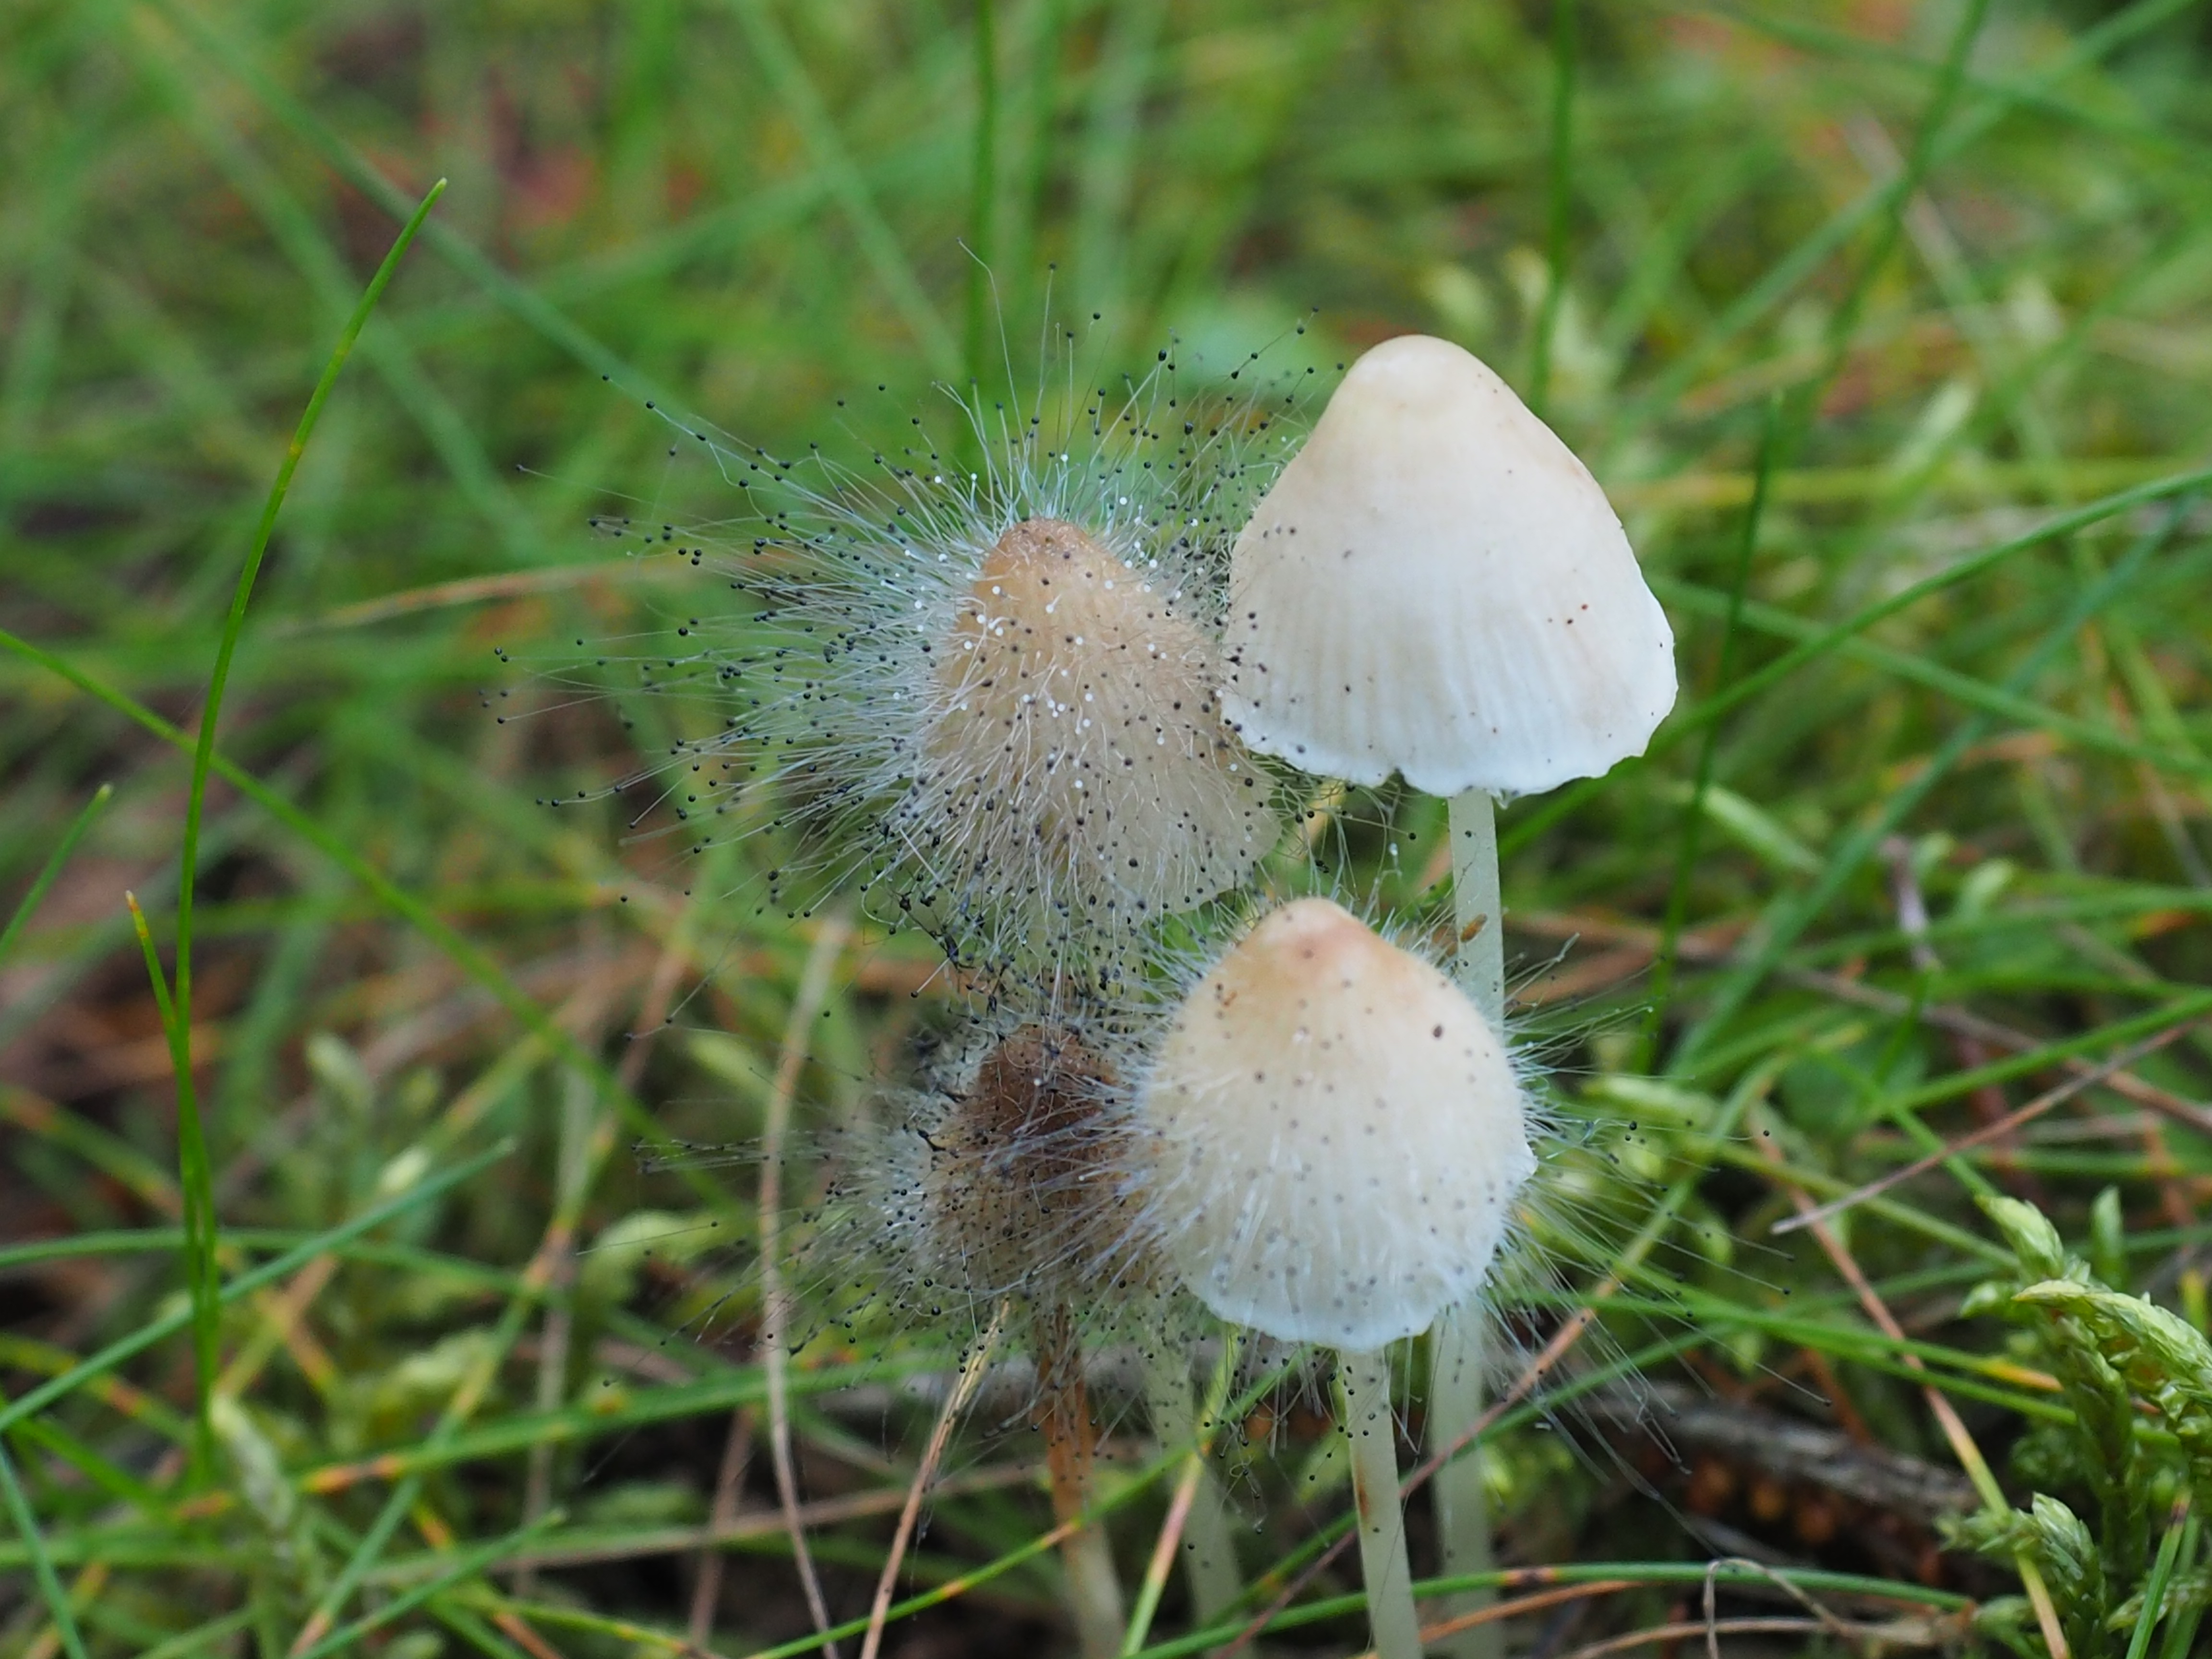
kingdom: Fungi
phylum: Mucoromycota
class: Mucoromycetes
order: Mucorales
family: Phycomycetaceae
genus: Spinellus
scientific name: Spinellus fusiger
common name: Bonnet mould
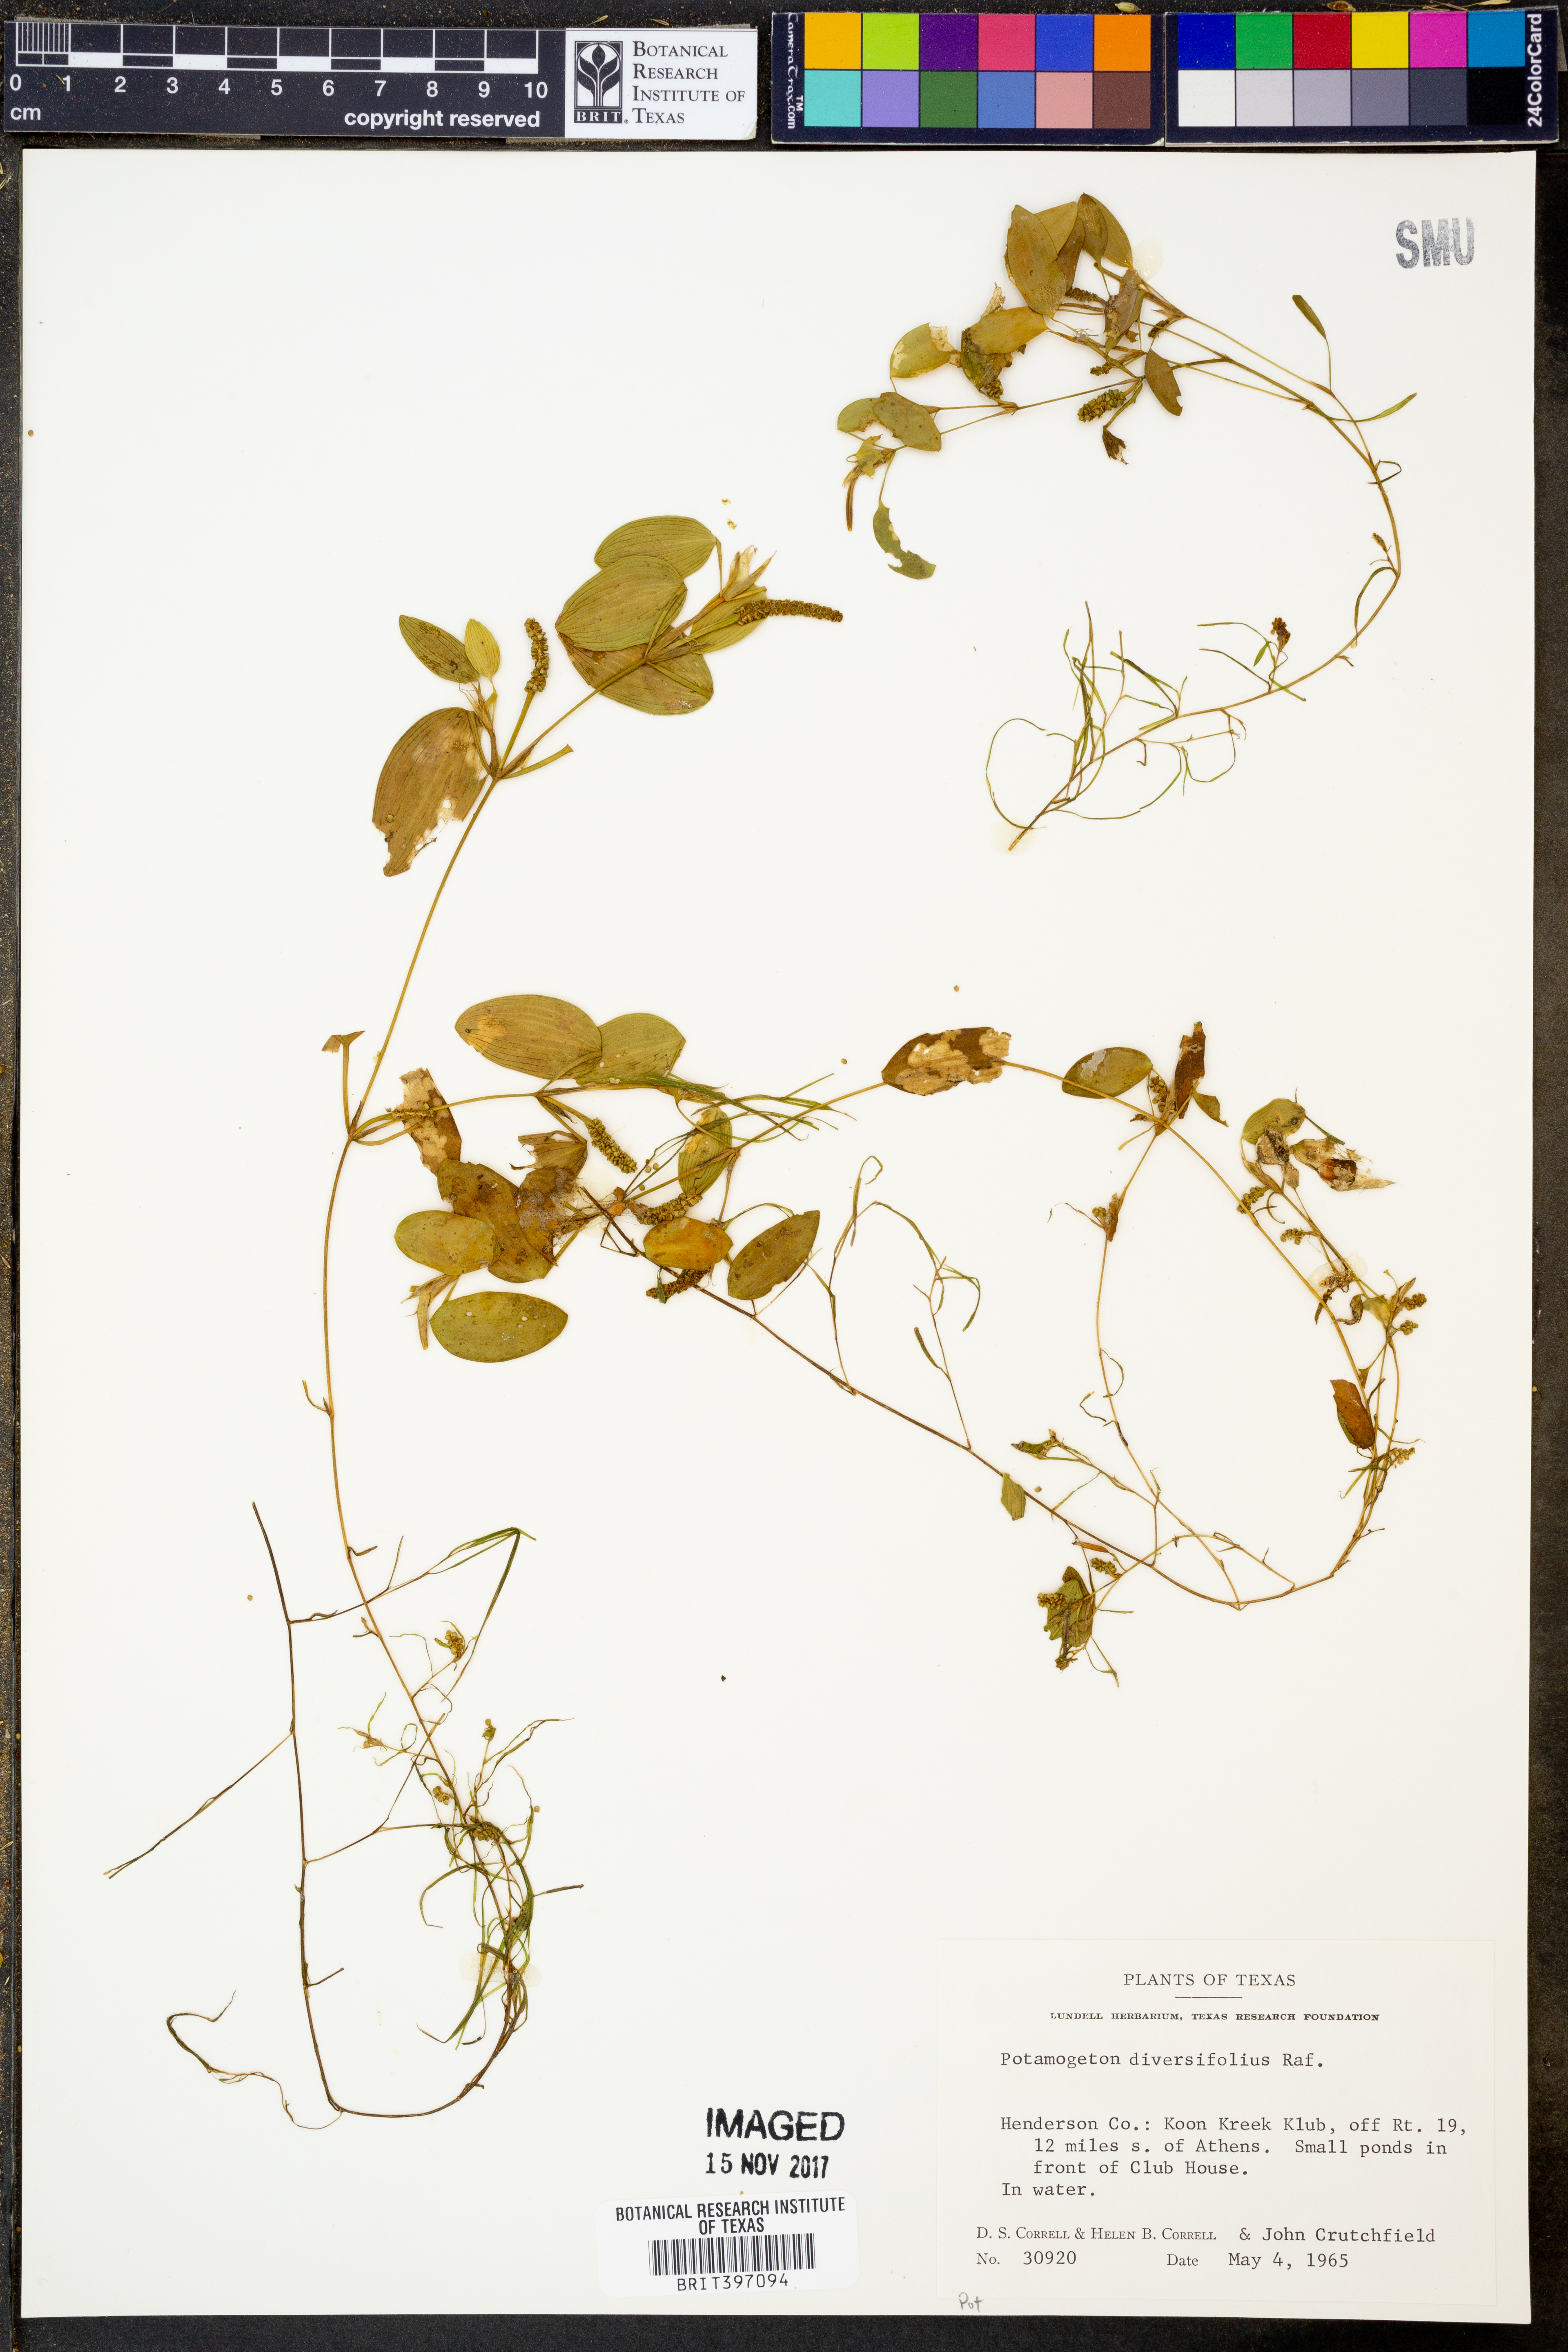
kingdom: Plantae
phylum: Tracheophyta
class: Liliopsida
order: Alismatales
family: Potamogetonaceae
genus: Potamogeton
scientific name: Potamogeton diversifolius
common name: Water-thread pondweed
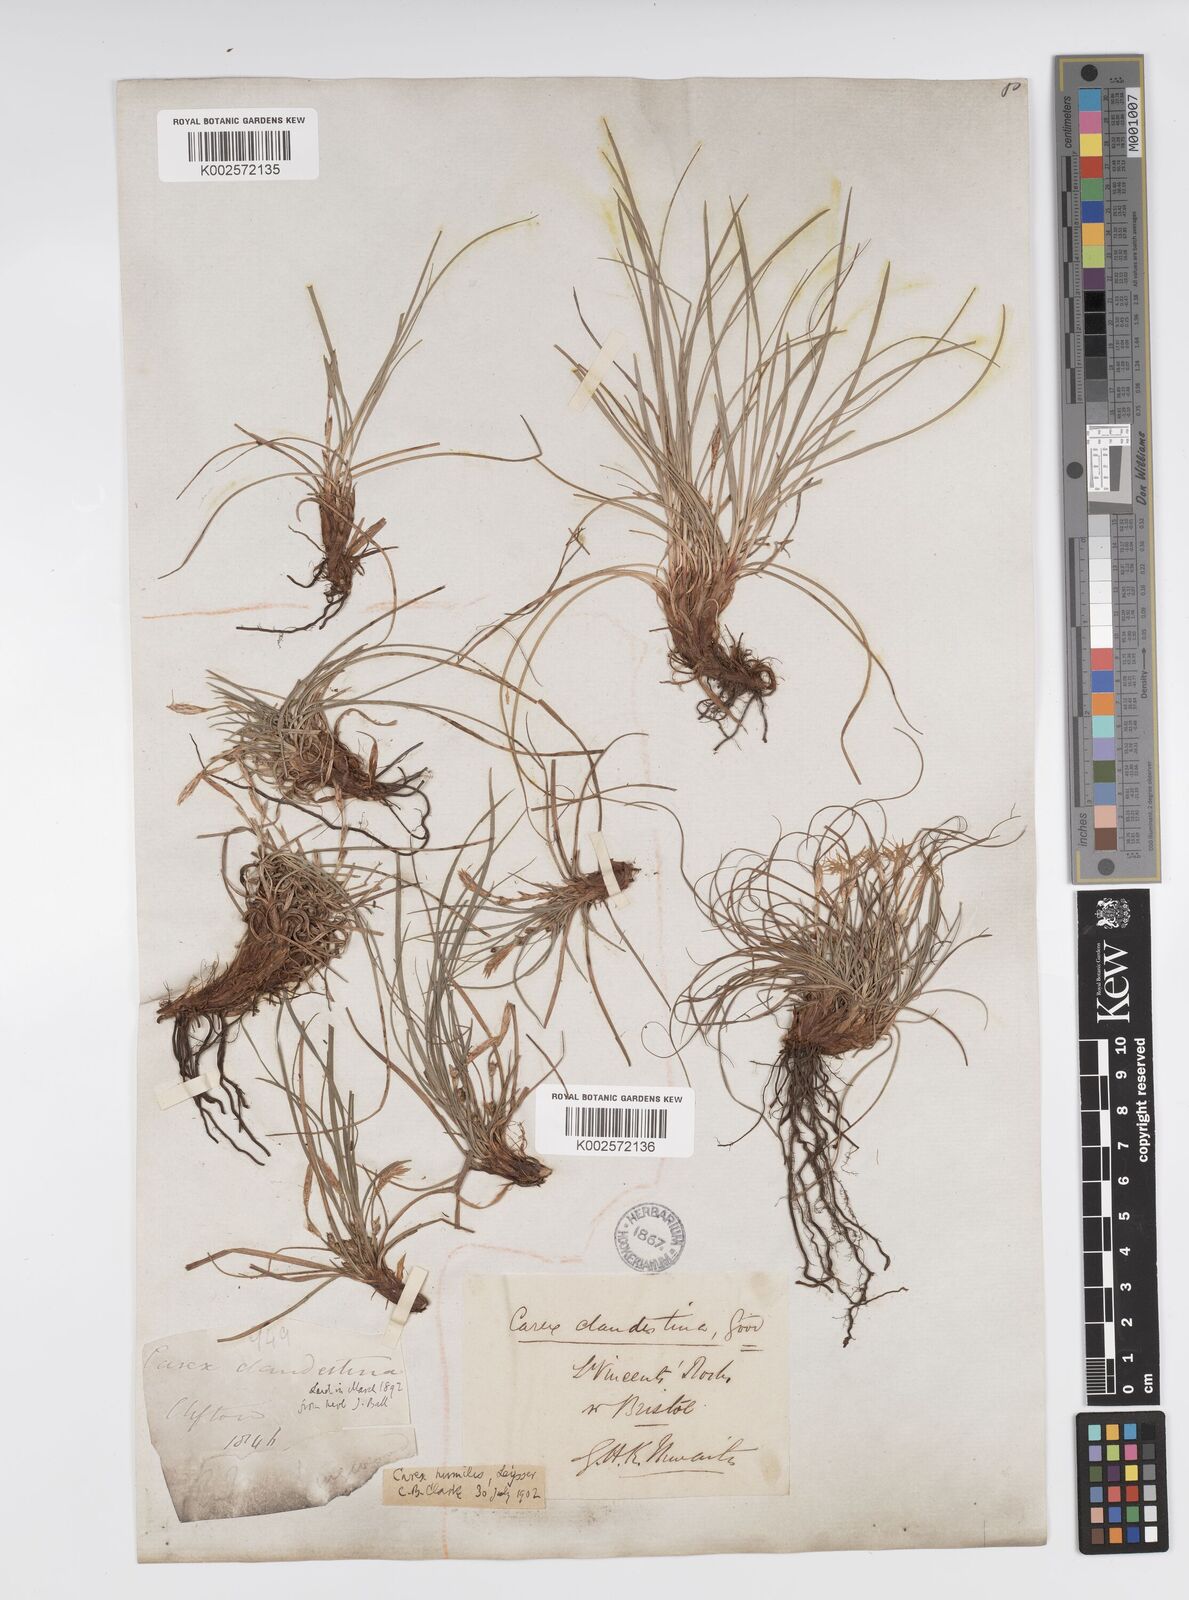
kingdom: Plantae
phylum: Tracheophyta
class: Liliopsida
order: Poales
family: Cyperaceae
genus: Carex
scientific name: Carex humilis
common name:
========
§ PROMPT:
Repeat the records word for word, from the line containing "order: Alismatales" down to the last line, including both, and leave out the pictures.

§ SOLUTION TO THIS TASK:
order: Alismatales
family: Potamogetonaceae
genus: Potamogeton
scientific name: Potamogeton diversifolius
common name: Water-thread pondweed
kingdom: Plantae
phylum: Tracheophyta
class: Liliopsida
order: Poales
family: Cyperaceae
genus: Carex
scientific name: Carex humilis
common name:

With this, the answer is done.